**EXERCISES TO COMPLETE**
1 – In one to three sentences, explain what the review of Phish's December 27, 2010 Worcester show says the band needed a serious warm-up for.
2 – Write the next paragraph of the review of Phish's December 27, 2010 Worcester show, picking up after its final sentence.

New Crystals of Snow

DCU Center (Worcester Centrum)
December 27, 2010

Set I: Sample in a Jar, Funky Bitch, Cool It Down, Roggae, Heavy Things, What Things Seem, Roses Are Free, It’s Ice, Mountains in the Mist, Julius

Set II: Mike’s Song>Mound>Weekapaug Groove, Farmhouse, Seven Below>What’s the Use?>20 Years Later, Velvet Sea, Possum>Cavern>David Bowie

E: Loving Cup

Snow is from Vermont. Phish is from Vermont. Coincidence?

Phish needed a serious warm-up for their New Year’s Run which began Monday night in Worcester. In a venue that holds a tremendous amount of New Year’s nostalgia, Phish took an entire set to get their feet wet. Or snowy, as the case was.

**RECORDS SUPPLIED**
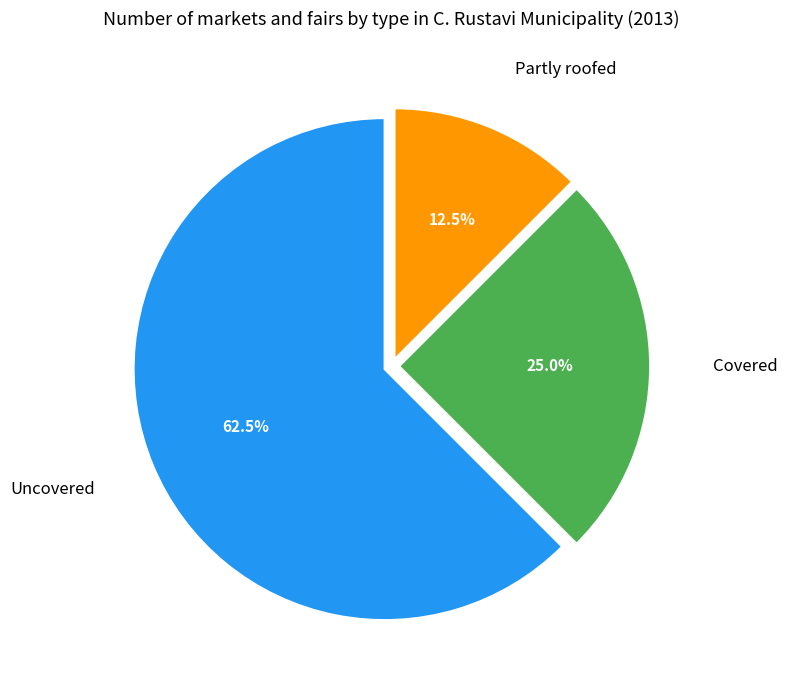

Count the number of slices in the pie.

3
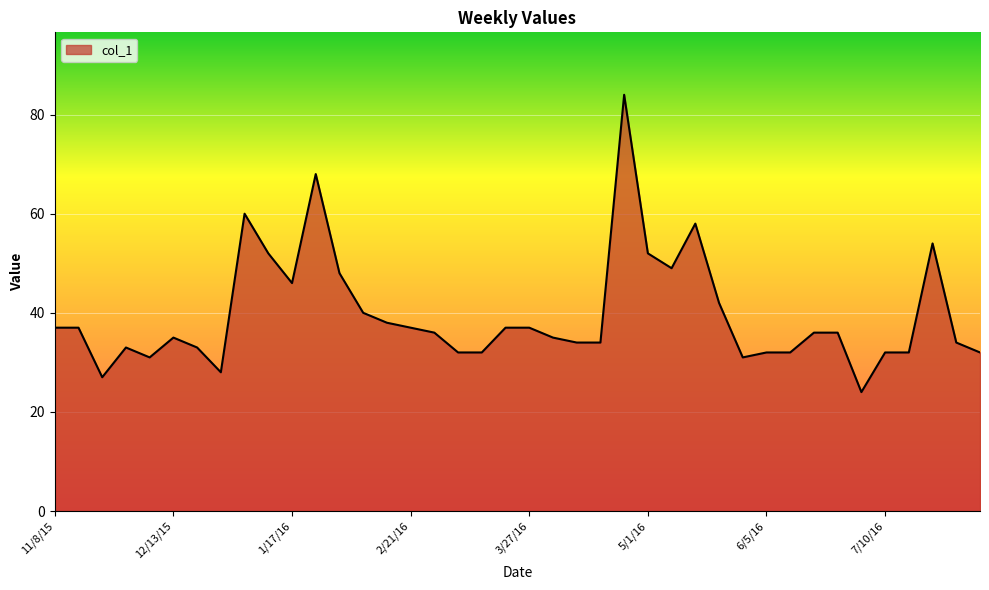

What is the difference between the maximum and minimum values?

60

**EXERCISE ANSWERS**
1 – Phish needed a serious warm-up for their New Year's Run, which began that Monday night in Worcester. The band took an entire set to get their feet wet.

2 –
But the second set that absolutely destroyed any lukewarm taste of the first set was only half of my personal story Monday night. I woke up in the Northeast Kingdom of Vermont, fresh after a gorgeous bluebird day of riding just before the Nor’Easter that rocked the east coast arrived in town. We had a beautiful day, I did two runs through “The Dip,” the legendary backcountry run at Jay Peak, which had thigh-deep light, fluffy powder all throughout, and that was before the storm! Here’s a taste of The Dip:

We drove back from Jay Peak, less than 20 miles from the site of the crime called Coventry, into the Boston area. And then decided that, because of the snow and the fact that the show wasn’t sold out, I’d try to go to Worcester and get in cheap with my good friend “Bean.” So we left the Boston suburbs at 7:15 to go to the show. Somehow, I managed to find street parking in Worcester, we each got a ticket for $35, and walked into the show halfway through Cool It Down.

Amazing. By far, the most absurd, on-a-whim decision to see a Phish show I’ve ever made. And I only missed two and a half songs! I could hear Mike sustaining a long “EHHHHHHHHH!!!!” as we walked up to the venue, so I figured that they opened with Funky Bitch. We got in and got ourselves together while Cool It Down was wrapping up – a song I’d heard twice before and even though I love the Loaded songs that aren’t Rock and Roll, I was OK missing it. Hell, I was just happy to be inside the venue!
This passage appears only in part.